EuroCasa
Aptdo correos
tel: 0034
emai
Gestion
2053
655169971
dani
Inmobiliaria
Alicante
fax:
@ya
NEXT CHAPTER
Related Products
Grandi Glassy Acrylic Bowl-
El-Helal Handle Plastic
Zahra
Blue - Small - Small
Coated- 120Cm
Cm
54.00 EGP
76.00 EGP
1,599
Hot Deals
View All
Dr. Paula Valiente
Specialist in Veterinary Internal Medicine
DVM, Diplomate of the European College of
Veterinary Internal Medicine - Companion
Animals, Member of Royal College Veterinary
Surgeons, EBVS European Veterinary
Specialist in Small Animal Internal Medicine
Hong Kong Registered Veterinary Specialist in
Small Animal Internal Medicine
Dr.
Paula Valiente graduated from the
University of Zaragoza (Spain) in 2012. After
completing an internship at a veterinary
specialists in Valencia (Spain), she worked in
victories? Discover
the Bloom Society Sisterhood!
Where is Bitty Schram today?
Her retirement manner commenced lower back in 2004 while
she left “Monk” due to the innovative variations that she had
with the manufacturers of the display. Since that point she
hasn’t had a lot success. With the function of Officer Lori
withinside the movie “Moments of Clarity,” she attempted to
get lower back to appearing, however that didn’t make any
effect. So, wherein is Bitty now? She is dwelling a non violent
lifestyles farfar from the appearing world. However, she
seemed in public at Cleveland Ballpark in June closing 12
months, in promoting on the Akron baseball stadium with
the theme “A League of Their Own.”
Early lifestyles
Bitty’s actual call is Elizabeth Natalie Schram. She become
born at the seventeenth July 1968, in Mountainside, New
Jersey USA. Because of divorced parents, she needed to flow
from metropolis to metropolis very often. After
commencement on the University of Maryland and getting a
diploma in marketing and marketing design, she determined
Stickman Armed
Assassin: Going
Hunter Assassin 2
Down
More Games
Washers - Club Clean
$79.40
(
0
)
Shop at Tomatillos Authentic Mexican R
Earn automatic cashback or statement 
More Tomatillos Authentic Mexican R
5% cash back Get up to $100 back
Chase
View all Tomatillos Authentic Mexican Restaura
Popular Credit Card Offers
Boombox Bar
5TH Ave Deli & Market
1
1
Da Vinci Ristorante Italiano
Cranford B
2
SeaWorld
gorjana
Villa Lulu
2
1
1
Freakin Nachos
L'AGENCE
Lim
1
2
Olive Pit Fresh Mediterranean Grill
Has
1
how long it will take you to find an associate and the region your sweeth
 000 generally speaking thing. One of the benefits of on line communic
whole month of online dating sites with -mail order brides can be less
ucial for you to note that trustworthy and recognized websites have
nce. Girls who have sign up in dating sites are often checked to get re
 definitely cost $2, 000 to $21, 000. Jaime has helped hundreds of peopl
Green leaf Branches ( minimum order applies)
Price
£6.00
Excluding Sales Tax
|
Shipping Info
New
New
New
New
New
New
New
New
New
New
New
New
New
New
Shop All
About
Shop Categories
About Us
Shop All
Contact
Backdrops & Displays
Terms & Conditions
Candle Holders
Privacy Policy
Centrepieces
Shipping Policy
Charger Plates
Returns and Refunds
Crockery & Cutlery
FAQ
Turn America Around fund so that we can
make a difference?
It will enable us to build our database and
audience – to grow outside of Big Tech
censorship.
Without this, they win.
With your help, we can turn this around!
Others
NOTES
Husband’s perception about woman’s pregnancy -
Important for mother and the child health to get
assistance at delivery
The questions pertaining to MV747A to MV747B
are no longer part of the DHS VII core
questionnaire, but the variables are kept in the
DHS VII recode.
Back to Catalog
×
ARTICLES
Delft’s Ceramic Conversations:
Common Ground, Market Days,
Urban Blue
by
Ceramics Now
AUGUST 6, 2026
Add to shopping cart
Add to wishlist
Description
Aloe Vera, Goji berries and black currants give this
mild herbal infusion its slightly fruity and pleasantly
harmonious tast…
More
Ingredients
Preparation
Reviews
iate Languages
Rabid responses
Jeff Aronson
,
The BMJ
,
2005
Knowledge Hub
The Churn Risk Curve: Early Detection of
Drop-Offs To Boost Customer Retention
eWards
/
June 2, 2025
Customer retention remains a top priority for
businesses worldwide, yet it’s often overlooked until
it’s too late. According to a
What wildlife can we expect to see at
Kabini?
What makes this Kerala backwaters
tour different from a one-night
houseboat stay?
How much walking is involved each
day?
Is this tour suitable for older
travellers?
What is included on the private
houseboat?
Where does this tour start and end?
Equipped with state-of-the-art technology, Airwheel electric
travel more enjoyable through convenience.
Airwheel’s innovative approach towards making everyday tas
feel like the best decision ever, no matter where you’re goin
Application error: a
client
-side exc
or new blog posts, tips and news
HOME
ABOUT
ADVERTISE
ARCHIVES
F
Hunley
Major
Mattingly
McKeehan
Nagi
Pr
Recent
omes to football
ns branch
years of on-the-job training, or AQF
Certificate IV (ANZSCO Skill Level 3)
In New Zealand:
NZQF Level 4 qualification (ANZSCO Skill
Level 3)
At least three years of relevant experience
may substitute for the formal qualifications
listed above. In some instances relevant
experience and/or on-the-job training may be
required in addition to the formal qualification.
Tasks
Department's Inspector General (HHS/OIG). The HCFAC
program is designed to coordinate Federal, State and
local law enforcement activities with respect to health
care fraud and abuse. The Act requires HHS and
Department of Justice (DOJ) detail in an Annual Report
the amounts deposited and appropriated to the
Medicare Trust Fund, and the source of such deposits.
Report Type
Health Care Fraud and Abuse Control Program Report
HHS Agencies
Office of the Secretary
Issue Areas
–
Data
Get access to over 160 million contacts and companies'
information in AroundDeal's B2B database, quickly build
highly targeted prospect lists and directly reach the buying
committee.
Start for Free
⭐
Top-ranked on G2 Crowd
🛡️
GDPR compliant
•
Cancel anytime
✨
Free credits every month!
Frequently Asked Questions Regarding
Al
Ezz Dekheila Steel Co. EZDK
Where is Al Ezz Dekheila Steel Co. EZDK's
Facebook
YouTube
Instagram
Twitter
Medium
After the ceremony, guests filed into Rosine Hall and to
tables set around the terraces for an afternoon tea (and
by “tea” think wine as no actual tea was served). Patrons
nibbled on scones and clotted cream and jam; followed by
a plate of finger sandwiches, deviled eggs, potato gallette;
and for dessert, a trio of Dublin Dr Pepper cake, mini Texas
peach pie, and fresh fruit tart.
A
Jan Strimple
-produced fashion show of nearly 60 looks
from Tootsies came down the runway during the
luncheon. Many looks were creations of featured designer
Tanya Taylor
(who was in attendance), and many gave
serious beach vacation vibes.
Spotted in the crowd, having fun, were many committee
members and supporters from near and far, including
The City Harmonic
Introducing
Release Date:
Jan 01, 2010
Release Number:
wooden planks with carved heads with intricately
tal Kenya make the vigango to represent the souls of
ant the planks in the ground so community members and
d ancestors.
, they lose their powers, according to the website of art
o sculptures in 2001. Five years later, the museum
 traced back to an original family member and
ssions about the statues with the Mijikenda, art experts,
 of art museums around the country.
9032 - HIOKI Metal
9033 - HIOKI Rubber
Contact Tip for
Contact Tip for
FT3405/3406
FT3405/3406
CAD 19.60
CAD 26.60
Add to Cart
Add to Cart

====================

Required action:
Repeat the records above exactly, with nothing left out.

Exercise output:
EuroCasa
Aptdo correos
tel: 0034
emai
Gestion
2053
655169971
dani
Inmobiliaria
Alicante
fax:
@ya
NEXT CHAPTER
Related Products
Grandi Glassy Acrylic Bowl-
El-Helal Handle Plastic
Zahra
Blue - Small - Small
Coated- 120Cm
Cm
54.00 EGP
76.00 EGP
1,599
Hot Deals
View All
Dr. Paula Valiente
Specialist in Veterinary Internal Medicine
DVM, Diplomate of the European College of
Veterinary Internal Medicine - Companion
Animals, Member of Royal College Veterinary
Surgeons, EBVS European Veterinary
Specialist in Small Animal Internal Medicine
Hong Kong Registered Veterinary Specialist in
Small Animal Internal Medicine
Dr.
Paula Valiente graduated from the
University of Zaragoza (Spain) in 2012. After
completing an internship at a veterinary
specialists in Valencia (Spain), she worked in
victories? Discover
the Bloom Society Sisterhood!
Where is Bitty Schram today?
Her retirement manner commenced lower back in 2004 while
she left “Monk” due to the innovative variations that she had
with the manufacturers of the display. Since that point she
hasn’t had a lot success. With the function of Officer Lori
withinside the movie “Moments of Clarity,” she attempted to
get lower back to appearing, however that didn’t make any
effect. So, wherein is Bitty now? She is dwelling a non violent
lifestyles farfar from the appearing world. However, she
seemed in public at Cleveland Ballpark in June closing 12
months, in promoting on the Akron baseball stadium with
the theme “A League of Their Own.”
Early lifestyles
Bitty’s actual call is Elizabeth Natalie Schram. She become
born at the seventeenth July 1968, in Mountainside, New
Jersey USA. Because of divorced parents, she needed to flow
from metropolis to metropolis very often. After
commencement on the University of Maryland and getting a
diploma in marketing and marketing design, she determined
Stickman Armed
Assassin: Going
Hunter Assassin 2
Down
More Games
Washers - Club Clean
$79.40
(
0
)
Shop at Tomatillos Authentic Mexican R
Earn automatic cashback or statement 
More Tomatillos Authentic Mexican R
5% cash back Get up to $100 back
Chase
View all Tomatillos Authentic Mexican Restaura
Popular Credit Card Offers
Boombox Bar
5TH Ave Deli & Market
1
1
Da Vinci Ristorante Italiano
Cranford B
2
SeaWorld
gorjana
Villa Lulu
2
1
1
Freakin Nachos
L'AGENCE
Lim
1
2
Olive Pit Fresh Mediterranean Grill
Has
1
how long it will take you to find an associate and the region your sweeth
 000 generally speaking thing. One of the benefits of on line communic
whole month of online dating sites with -mail order brides can be less
ucial for you to note that trustworthy and recognized websites have
nce. Girls who have sign up in dating sites are often checked to get re
 definitely cost $2, 000 to $21, 000. Jaime has helped hundreds of peopl
Green leaf Branches ( minimum order applies)
Price
£6.00
Excluding Sales Tax
|
Shipping Info
New
New
New
New
New
New
New
New
New
New
New
New
New
New
Shop All
About
Shop Categories
About Us
Shop All
Contact
Backdrops & Displays
Terms & Conditions
Candle Holders
Privacy Policy
Centrepieces
Shipping Policy
Charger Plates
Returns and Refunds
Crockery & Cutlery
FAQ
Turn America Around fund so that we can
make a difference?
It will enable us to build our database and
audience – to grow outside of Big Tech
censorship.
Without this, they win.
With your help, we can turn this around!
Others
NOTES
Husband’s perception about woman’s pregnancy -
Important for mother and the child health to get
assistance at delivery
The questions pertaining to MV747A to MV747B
are no longer part of the DHS VII core
questionnaire, but the variables are kept in the
DHS VII recode.
Back to Catalog
×
ARTICLES
Delft’s Ceramic Conversations:
Common Ground, Market Days,
Urban Blue
by
Ceramics Now
AUGUST 6, 2026
Add to shopping cart
Add to wishlist
Description
Aloe Vera, Goji berries and black currants give this
mild herbal infusion its slightly fruity and pleasantly
harmonious tast…
More
Ingredients
Preparation
Reviews
iate Languages
Rabid responses
Jeff Aronson
,
The BMJ
,
2005
Knowledge Hub
The Churn Risk Curve: Early Detection of
Drop-Offs To Boost Customer Retention
eWards
/
June 2, 2025
Customer retention remains a top priority for
businesses worldwide, yet it’s often overlooked until
it’s too late. According to a
What wildlife can we expect to see at
Kabini?
What makes this Kerala backwaters
tour different from a one-night
houseboat stay?
How much walking is involved each
day?
Is this tour suitable for older
travellers?
What is included on the private
houseboat?
Where does this tour start and end?
Equipped with state-of-the-art technology, Airwheel electric
travel more enjoyable through convenience.
Airwheel’s innovative approach towards making everyday tas
feel like the best decision ever, no matter where you’re goin
Application error: a
client
-side exc
or new blog posts, tips and news
HOME
ABOUT
ADVERTISE
ARCHIVES
F
Hunley
Major
Mattingly
McKeehan
Nagi
Pr
Recent
omes to football
ns branch
years of on-the-job training, or AQF
Certificate IV (ANZSCO Skill Level 3)
In New Zealand:
NZQF Level 4 qualification (ANZSCO Skill
Level 3)
At least three years of relevant experience
may substitute for the formal qualifications
listed above. In some instances relevant
experience and/or on-the-job training may be
required in addition to the formal qualification.
Tasks
Department's Inspector General (HHS/OIG). The HCFAC
program is designed to coordinate Federal, State and
local law enforcement activities with respect to health
care fraud and abuse. The Act requires HHS and
Department of Justice (DOJ) detail in an Annual Report
the amounts deposited and appropriated to the
Medicare Trust Fund, and the source of such deposits.
Report Type
Health Care Fraud and Abuse Control Program Report
HHS Agencies
Office of the Secretary
Issue Areas
–
Data
Get access to over 160 million contacts and companies'
information in AroundDeal's B2B database, quickly build
highly targeted prospect lists and directly reach the buying
committee.
Start for Free
⭐
Top-ranked on G2 Crowd
🛡️
GDPR compliant
•
Cancel anytime
✨
Free credits every month!
Frequently Asked Questions Regarding
Al
Ezz Dekheila Steel Co. EZDK
Where is Al Ezz Dekheila Steel Co. EZDK's
Facebook
YouTube
Instagram
Twitter
Medium
After the ceremony, guests filed into Rosine Hall and to
tables set around the terraces for an afternoon tea (and
by “tea” think wine as no actual tea was served). Patrons
nibbled on scones and clotted cream and jam; followed by
a plate of finger sandwiches, deviled eggs, potato gallette;
and for dessert, a trio of Dublin Dr Pepper cake, mini Texas
peach pie, and fresh fruit tart.
A
Jan Strimple
-produced fashion show of nearly 60 looks
from Tootsies came down the runway during the
luncheon. Many looks were creations of featured designer
Tanya Taylor
(who was in attendance), and many gave
serious beach vacation vibes.
Spotted in the crowd, having fun, were many committee
members and supporters from near and far, including
The City Harmonic
Introducing
Release Date:
Jan 01, 2010
Release Number:
wooden planks with carved heads with intricately
tal Kenya make the vigango to represent the souls of
ant the planks in the ground so community members and
d ancestors.
, they lose their powers, according to the website of art
o sculptures in 2001. Five years later, the museum
 traced back to an original family member and
ssions about the statues with the Mijikenda, art experts,
 of art museums around the country.
9032 - HIOKI Metal
9033 - HIOKI Rubber
Contact Tip for
Contact Tip for
FT3405/3406
FT3405/3406
CAD 19.60
CAD 26.60
Add to Cart
Add to Cart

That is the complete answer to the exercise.